[作業指示 1]:
次の(a)〜(c)がオネゲルの作品についての文章の内容と合うかを、それぞれ「はい」か「いいえ」で答え、判断の決め手となる本文の語句を正確に引用せよ。(a) 弦楽四重奏曲第1番は1913年に作曲が始まり、1917年に完成した。(b) 弦楽四重奏曲第1番は1917年に独立音楽協会で初演された。(c) 弦楽四重奏曲第1番はモーリス・ラヴェルに献呈された。
[作業指示 2]:
オネゲルの作品についての文章のうち、「1913年に作曲が開始され1」から下って「クな感性が楽しめる1曲です。」に至るまでのすべてを、一字も変えずに書き出せ。
[作業指示 3]:
オネゲルの作品についての文章を、最後に示された文の後から書き継げ。

[抜粋本文]:
══════════════════════════════

第3楽章では、文明がもたらした人間の集団的愚かさがテーマとなっています。オネゲルはこれを表現するために、バスクラリネットによる「馬鹿げた主題」を採用しました。そして最後はピッコロによる「鳥の主題」が登場し、静かに作品が終わります。

弦楽四重奏曲第1番について

1913年に作曲が開始され1917年に完成したオネゲル初期の室内楽曲です。幼少の頃からヴァイオリンに親しんだオネゲルらしい作品で、ベートヴェンの弦楽四重奏曲を彷彿させます。1913年はオネゲルがパリ音楽院に入学した時期であり、本作は若かりしオネゲルの対位法の知識やポリフォニックな感性が楽しめる1曲です。

1917年、ようやく作品が完成し、作品は独立音楽協会に提出されたものの「オネゲルがスイス人である」という理由から演奏会への出典が却下され、発表当時は議論を巻き起こした作品としても知られています。

またこの作品を聴いたモーリス・ラヴェルは「これが美しいものなのか醜いものなのか分からず、苦い顔をさせられる」と述べたそうです。最終的に1919年に独立音楽協会にて初演され、1920年に楽譜出版となりました。

1951年に出版されたオネゲルの著書『わたしは作曲家である』の中で、オネゲルは本作について「にれには欠点もあり、長すぎる。けれどもわたしは、鏡でも見るように、そこに自分を見るのです」と述べています。作品はフランスの作曲家フローラン・シュミットに献呈されました

楽曲構成や聴きどころは?

══════════════════════════════

[提供データ]:
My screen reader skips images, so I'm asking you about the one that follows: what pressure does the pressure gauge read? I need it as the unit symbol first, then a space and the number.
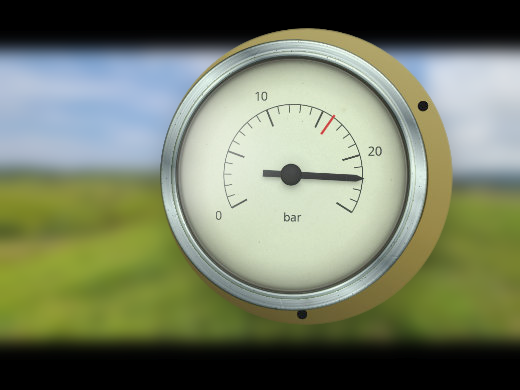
bar 22
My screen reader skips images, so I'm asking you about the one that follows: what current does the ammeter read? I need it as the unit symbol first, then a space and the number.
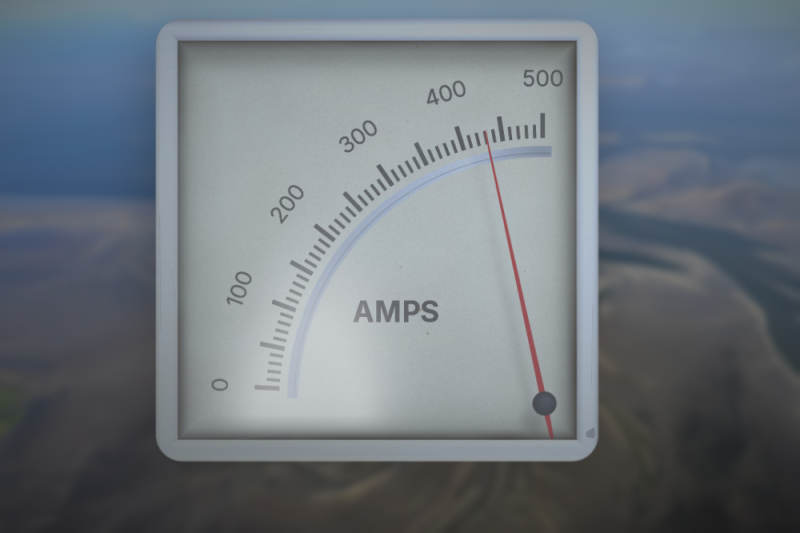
A 430
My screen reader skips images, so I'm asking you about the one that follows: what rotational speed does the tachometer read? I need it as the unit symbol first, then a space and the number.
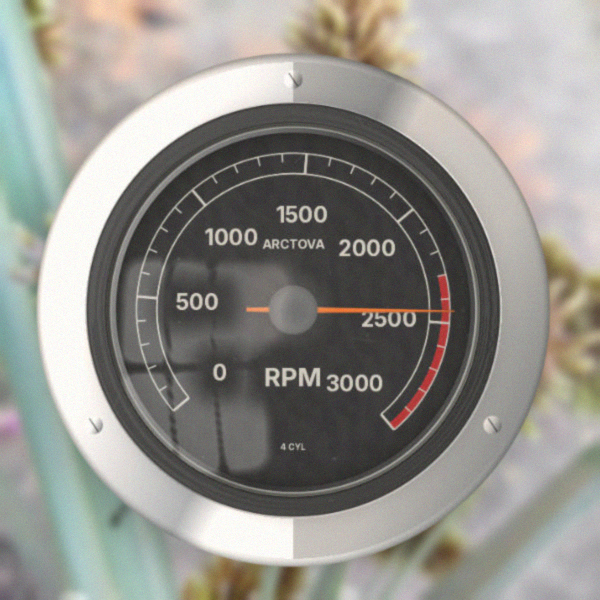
rpm 2450
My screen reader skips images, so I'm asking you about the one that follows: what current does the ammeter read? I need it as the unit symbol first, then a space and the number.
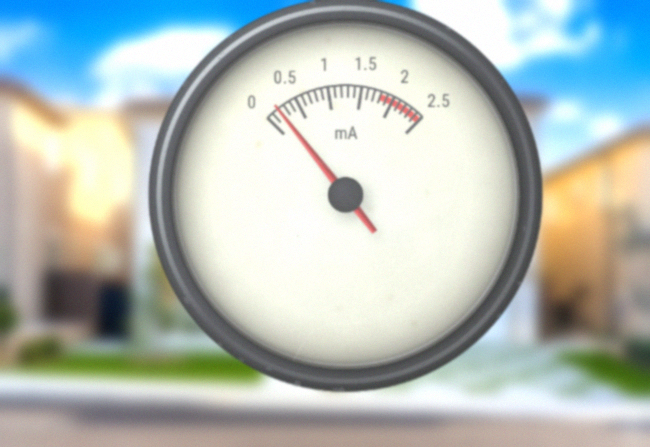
mA 0.2
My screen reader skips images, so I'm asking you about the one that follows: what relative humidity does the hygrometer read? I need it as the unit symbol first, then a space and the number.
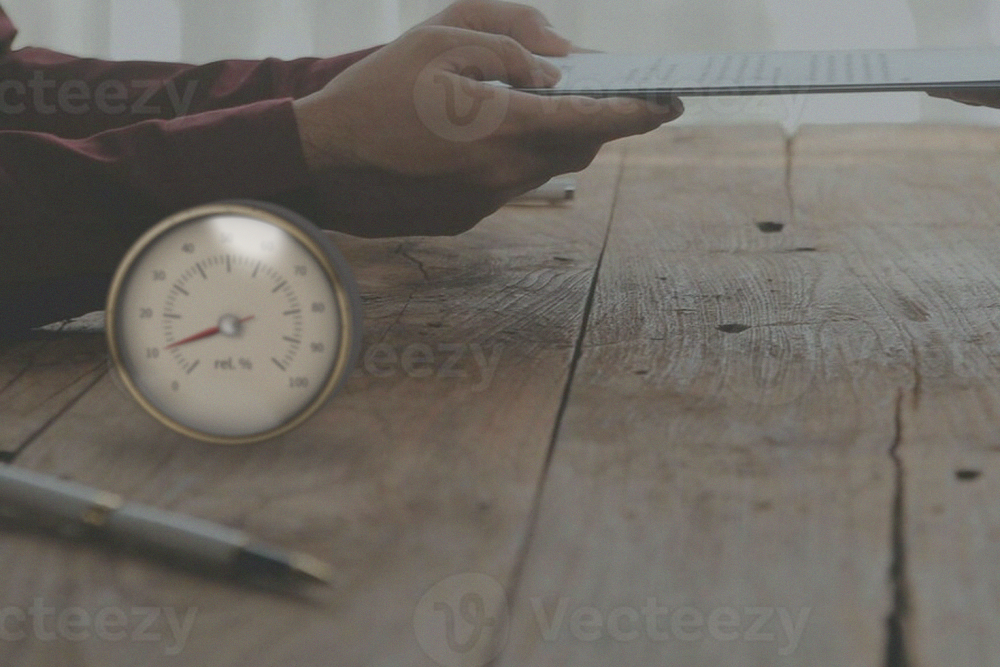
% 10
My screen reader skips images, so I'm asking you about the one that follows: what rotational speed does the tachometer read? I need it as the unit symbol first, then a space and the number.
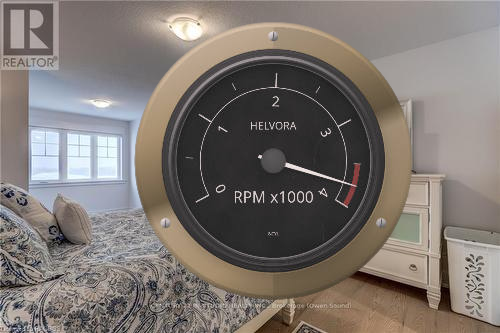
rpm 3750
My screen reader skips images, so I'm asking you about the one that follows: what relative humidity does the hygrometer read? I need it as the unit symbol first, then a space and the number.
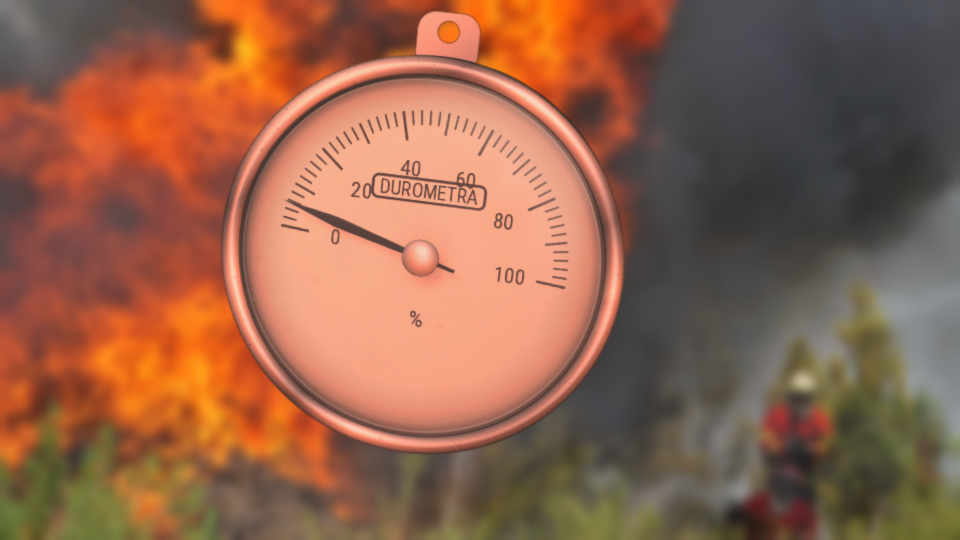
% 6
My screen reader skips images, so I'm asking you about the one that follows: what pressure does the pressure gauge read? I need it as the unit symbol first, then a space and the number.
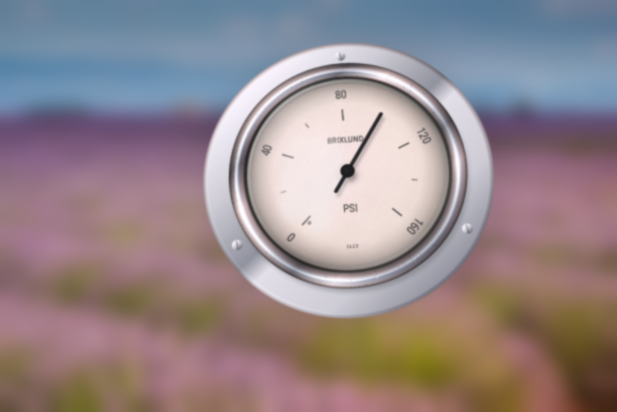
psi 100
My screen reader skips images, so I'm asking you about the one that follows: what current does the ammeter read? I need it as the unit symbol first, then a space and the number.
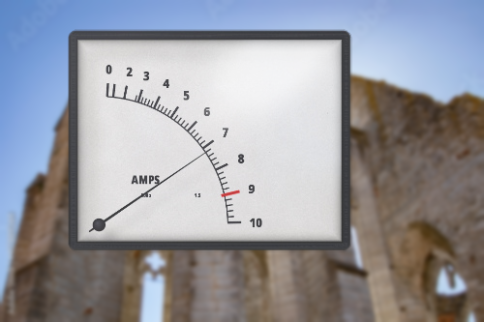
A 7.2
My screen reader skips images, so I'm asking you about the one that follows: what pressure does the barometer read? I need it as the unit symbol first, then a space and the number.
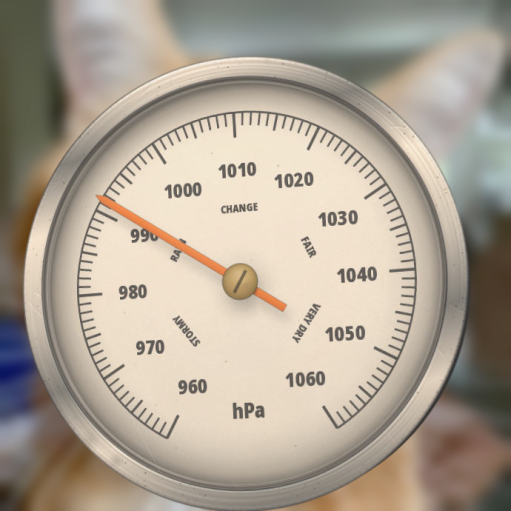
hPa 991.5
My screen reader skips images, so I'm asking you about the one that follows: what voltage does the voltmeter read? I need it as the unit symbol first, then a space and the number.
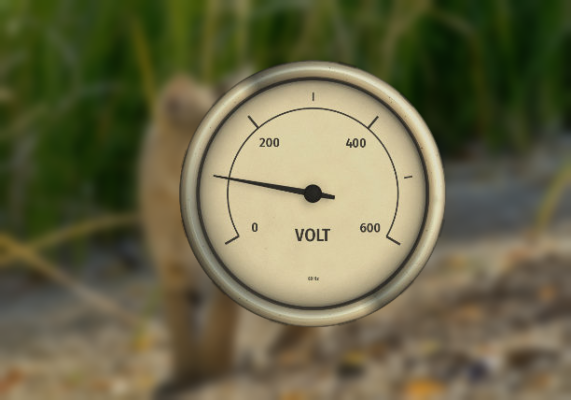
V 100
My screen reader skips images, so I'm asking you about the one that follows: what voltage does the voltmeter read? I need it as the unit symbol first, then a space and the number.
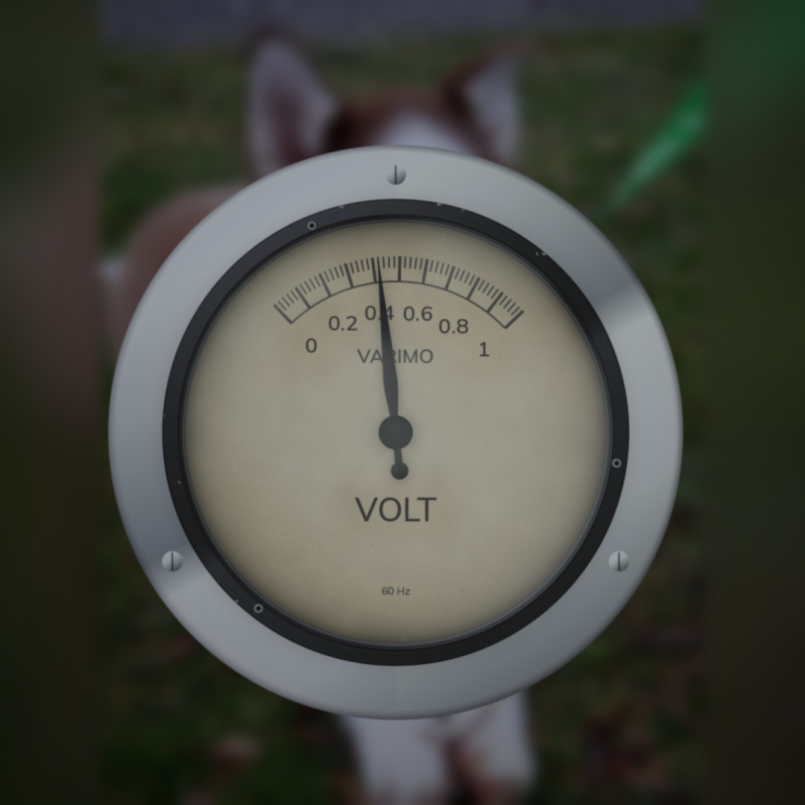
V 0.42
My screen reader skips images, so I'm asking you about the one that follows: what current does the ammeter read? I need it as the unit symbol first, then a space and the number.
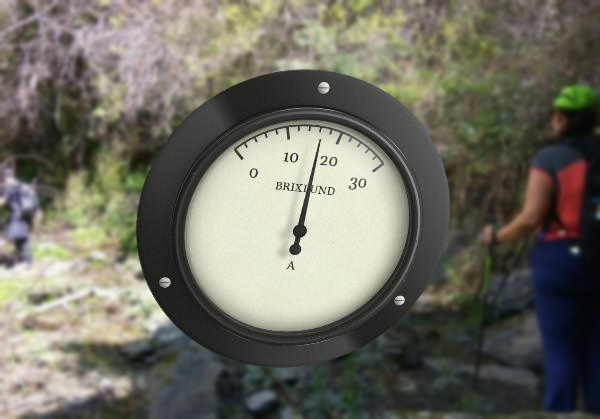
A 16
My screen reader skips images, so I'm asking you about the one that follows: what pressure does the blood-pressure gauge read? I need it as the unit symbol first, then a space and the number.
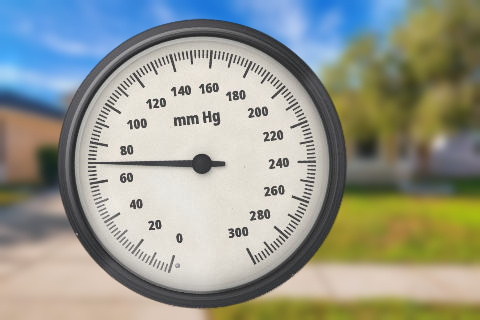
mmHg 70
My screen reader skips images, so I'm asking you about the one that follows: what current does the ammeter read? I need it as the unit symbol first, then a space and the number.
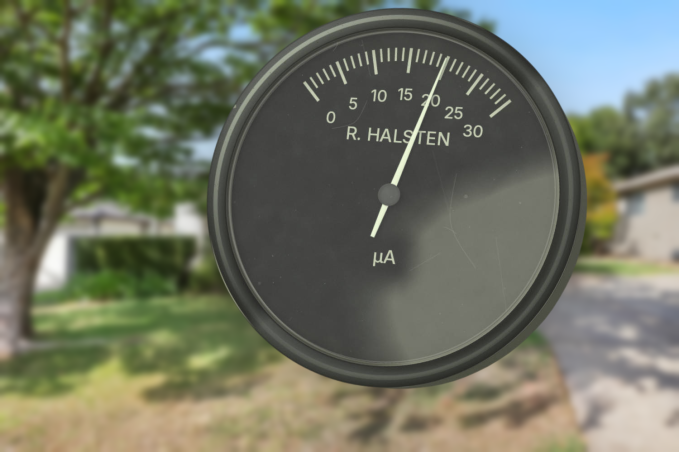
µA 20
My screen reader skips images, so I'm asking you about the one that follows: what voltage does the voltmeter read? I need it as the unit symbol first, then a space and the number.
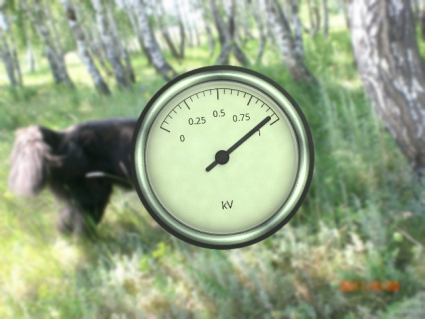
kV 0.95
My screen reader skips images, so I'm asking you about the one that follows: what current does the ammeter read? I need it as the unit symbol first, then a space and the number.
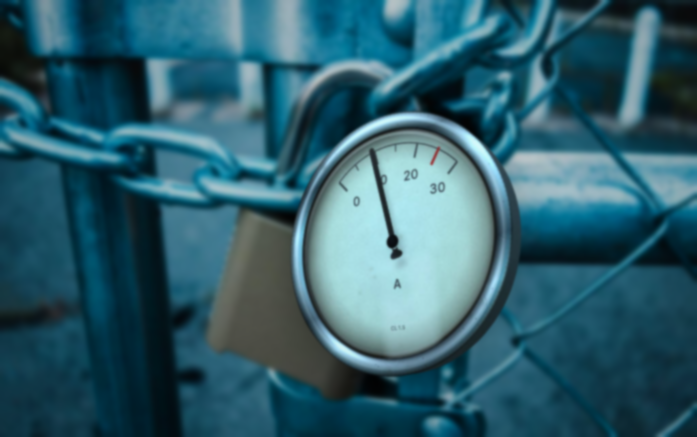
A 10
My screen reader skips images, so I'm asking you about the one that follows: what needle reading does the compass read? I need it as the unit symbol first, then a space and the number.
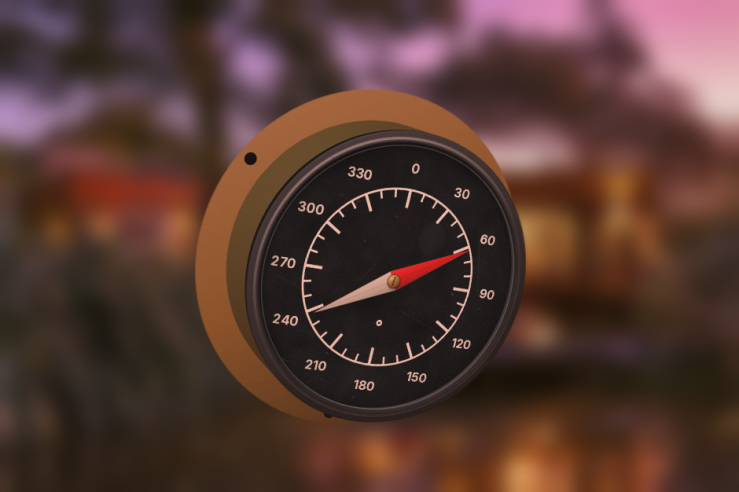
° 60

══════════════════════════════

[解答欄 1]:
(a) はい。「1913年に作曲が開始され1917年に完成した」
(b) いいえ。「最終的に1919年に独立音楽協会にて初演され」
(c) いいえ。「作品はフランスの作曲家フローラン・シュミットに献呈されました」

[解答欄 2]:
1913年に作曲が開始され1917年に完成したオネゲル初期の室内楽曲です。幼少の頃からヴァイオリンに親しんだオネゲルらしい作品で、ベートヴェンの弦楽四重奏曲を彷彿させます。1913年はオネゲルがパリ音楽院に入学した時期であり、本作は若かりしオネゲルの対位法の知識やポリフォニックな感性が楽しめる1曲です。

[解答欄 3]:
一般的な弦楽四重奏曲と同じく3楽章構成で、演奏時間はおよそ25分です。

第1楽章・・・Appasionata

ハ短調、第1ヴァイオリンの「衝突の主題」が魅力的な楽章。

第2楽章・・・Adajio

調性の取れた楽章。ワーグナーやドビュッシーの影響がみられる美しいメロディーが特徴です。

第3楽章・・・Allegro-Adagio

ハ短調、非常にポリフォニックな楽章で、ベルギーの音楽学者ハリー・ハルプライヒは、導入部を「バイクのエンジンのよう」と評価しています。

まとめ

いかがでしたか?今回はオネゲルの交響曲と室内楽の中から、それぞれ1曲ずつ解説しました。20世紀初頭の音楽界は無調音楽や12音技法の全盛期でしたが、オネゲルはそうした潮流に乗らず、あくまでもドイツ・ロマン主義や印象主義の伝統を引き継ぐ形で、作品を発表し続けました。今回紹介した作品以外にも、オネゲルは優れた作品を多く残していますので、この記事でオネゲルに興味を持たれた方は、ぜひ他の作品も聴いてみてください。